Vu les écritures de l’intimée, la société Cisco Systems France SARL, notifiées le 22 avril 2020 et développées à l’audience par son avocat auxquelles il est aussi renvoyé pour plus ample exposé, et par lesquelles il est demandé à la cour d’appel de':


A titre principal :


- Confirmer le jugement attaqué en toutes ses dispositions, et par conséquent :


- Constater, dire et juger que le licenciement de Mme M X repose bien sur une cause réelle et sérieuse ;


- Constater, dire et juger, que la société n’a pas manqué à son obligation de sécurité de résultat ;


- Constater, dire et juger, que Mme M X n’a fait l’objet d’aucun harcèlement ;


- Constater, dire et juger, que la convention de forfait annuel en jours de Mme M X n’encourt pas la nullité, n’a pas été exécutée de façon déloyale par la société qui n’est en rien coupable du délit de travail dissimulé ;


- Constater, dire et juger, que la société n’a pas manqué à son obligation de formation ;


- Constater, dire et juger, que la société n’a pas remis tardivement à Mme M X ses documents de rupture.


- En conséquence, débouter Mme M X de l’ensemble de ses demandes.


A titre subsidiaire :


- Ramener les demandes indemnitaires formulées par Mme M X à de plus justes proportions.


A titre reconventionnel :


- Condamner Mme M X à la somme de 2 500 euros au titre de l’article 700 du code de procédure civile ainsi qu’aux entiers dépens.


En tout état de cause :


- Ramener l’ensemble des demandes indemnitaires formulées par Mme M X à de plus justes proportions ;


- Débouter Mme M X de sa demande au titre de l’article 700 du code de procédure civile et de l’exécution provisoire de la décision à venir.


Vu l’ordonnance de clôture du 31 mai 2021.

SUR CE,

Sur l’exécution du contrat de travail':


Sur le harcèlement moral

Mme X soutient avoir subi un harcèlement moral de la part de ses managers successifs, résultant

:


- de la part de M. Y, du ton agressif, du traitement discriminatoire puis du refus de ce dernier de communiquer avec elle ;


- de la part de M. Z, des menaces, critiques sans fondement, de multiples entretiens sans motif, du refus d’adapter ses conditions de travail (télétravail à temps partiel) et surtout du mépris assumé de ce dernier quant aux nombreuses alertes données concernant le harcèlement sexuel et le harcèlement moral dont elle a été victime et son épuisement depuis le mois de janvier 2016.


Elle reproche à l’employeur de n’avoir fait diligenter aucune enquête.

* CONSIGNE A *
Dans l'extrait, pouvez-vous reformuler sous forme de liste le paragraphe qui commence par « de la part de M. Z », sans perdre ses faits principaux ?
* CONSIGNE B *
Pouvez-vous prolonger l'extrait sur le litige entre Mme X et la société Cisco Systems France après sa dernière phrase, « Elle reproche à l'employeur de n'avoir fait diligenter aucune enquête. » ?
Les lignes ci-dessous ne sont pas nécessaires.

* RELEVÉ *

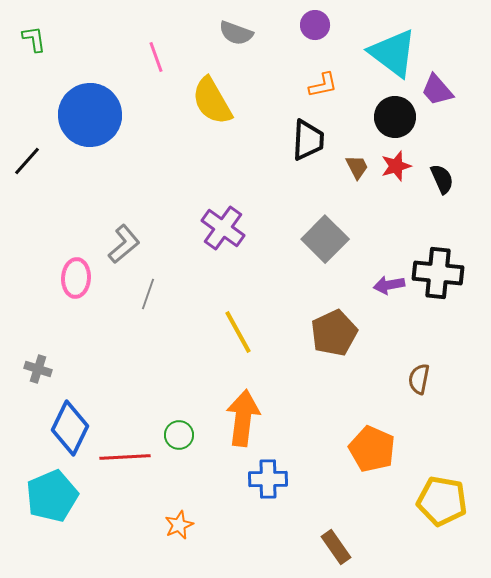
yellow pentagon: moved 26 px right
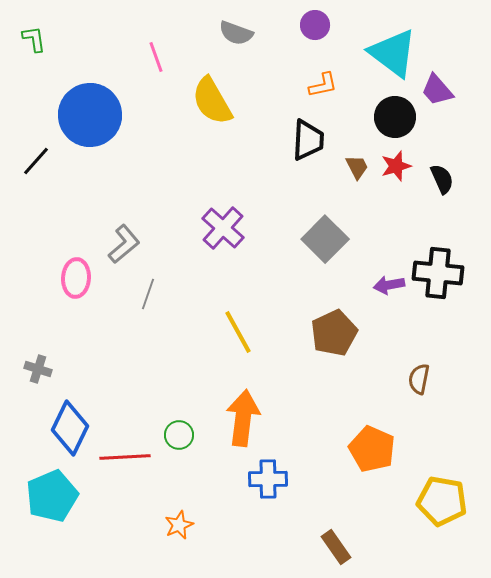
black line: moved 9 px right
purple cross: rotated 6 degrees clockwise
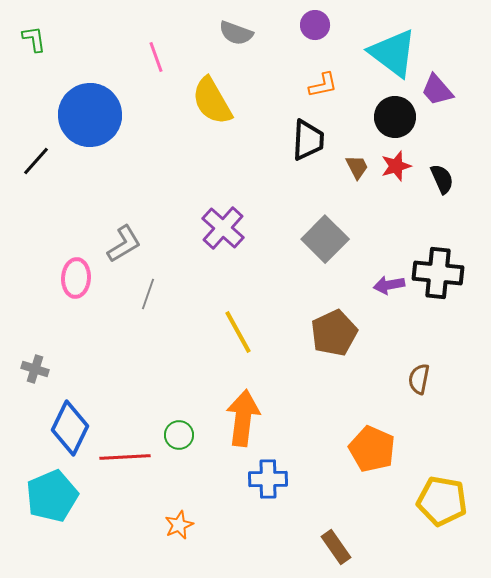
gray L-shape: rotated 9 degrees clockwise
gray cross: moved 3 px left
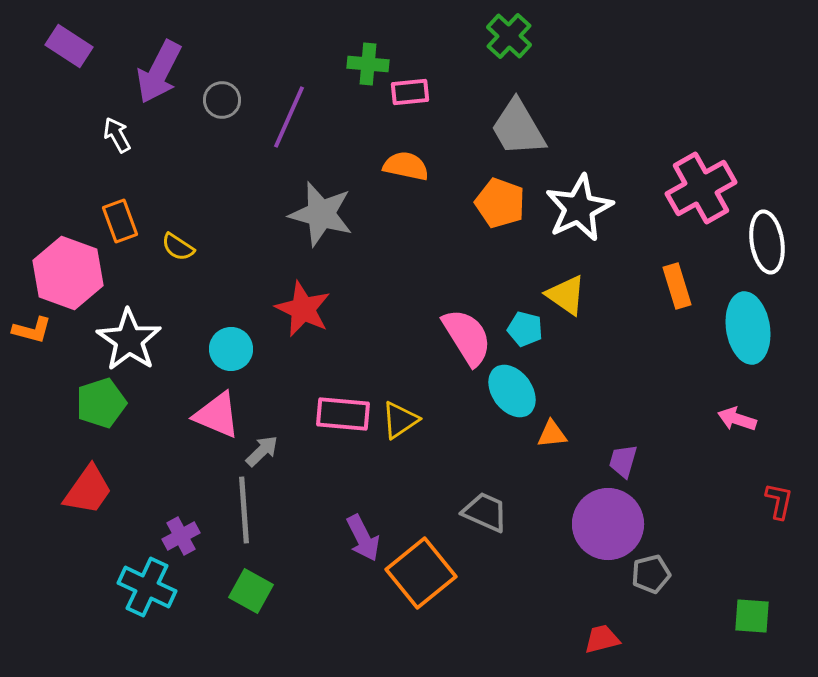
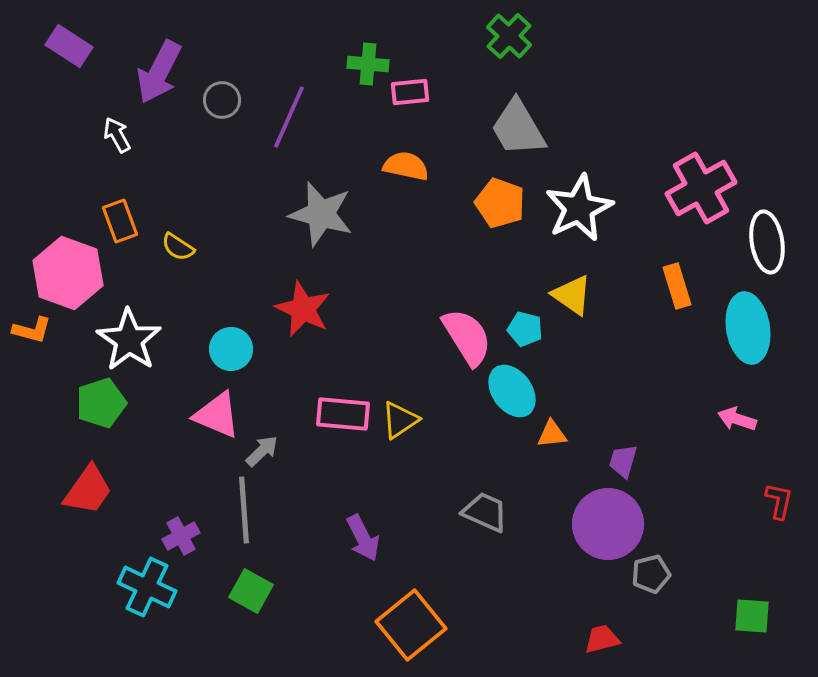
yellow triangle at (566, 295): moved 6 px right
orange square at (421, 573): moved 10 px left, 52 px down
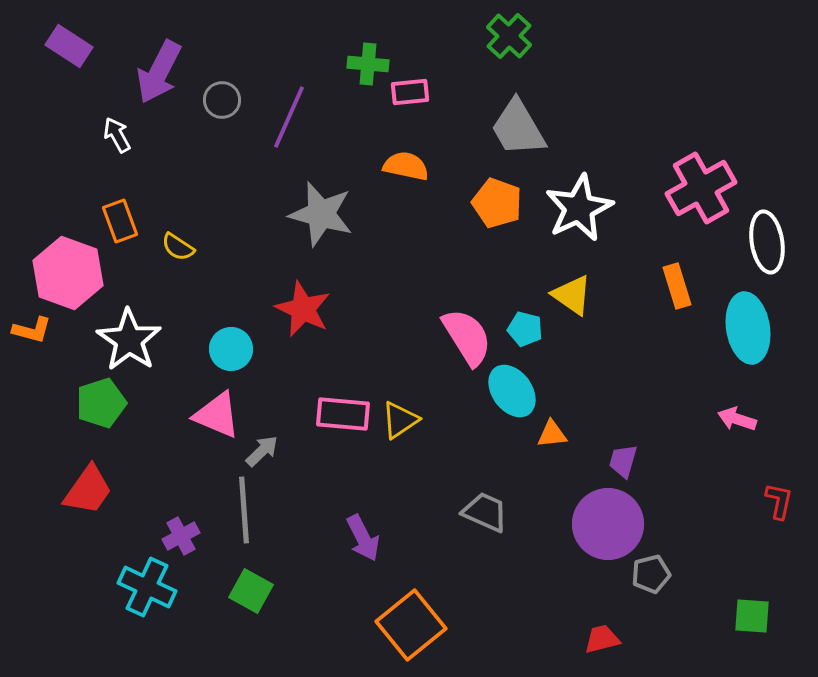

* RÉPONSE FINALE A *
Griefs de Mme X envers M. Z :
- menaces ;
- critiques sans fondement ;
- multiples entretiens sans motif ;
- refus d'adapter ses conditions de travail (télétravail à temps partiel) ;
- surtout, mépris assumé face à ses nombreuses alertes sur le harcèlement sexuel et le harcèlement moral subis, ainsi que sur son épuisement depuis janvier 2016.

* RÉPONSE FINALE B *
La SARL Cisco Systems France répond que Mme X n’apporte aucune preuve d’agissements susceptibles de laisser supposer l’existence de faits de harcèlement moral tandis qu’elle-même justifie

d’échanges courtois entre la salariée et ses managers et de la mise en place des mesures préventives du harcèlement moral au sein de l’entreprise.


Aux termes de l’article L.1152-1 du code du travail, aucun salarié ne doit subir les agissements répétés de harcèlement moral qui ont pour objet ou pour effet une dégradation des conditions de travail susceptible de porter atteinte à ses droits et à sa dignité, d’altérer sa santé physique ou mentale ou de compromettre son avenir professionnel.


Il ressort des articles L1152-1 et L1154-1 du code du travail, que lorsque le salarié établit la matérialité de faits précis et concordants constituant selon lui un harcèlement, il appartient au juge

d’apprécier si ces éléments, pris dans leur ensemble, permettent de présumer l’existence d’un harcèlement moral ; dans l’affirmative, il appartient à l’employeur de prouver que ces agissements ne sont pas constitutifs d’un tel harcèlement et que sa décision est justifiée par des éléments objectifs étrangers à tout harcèlement.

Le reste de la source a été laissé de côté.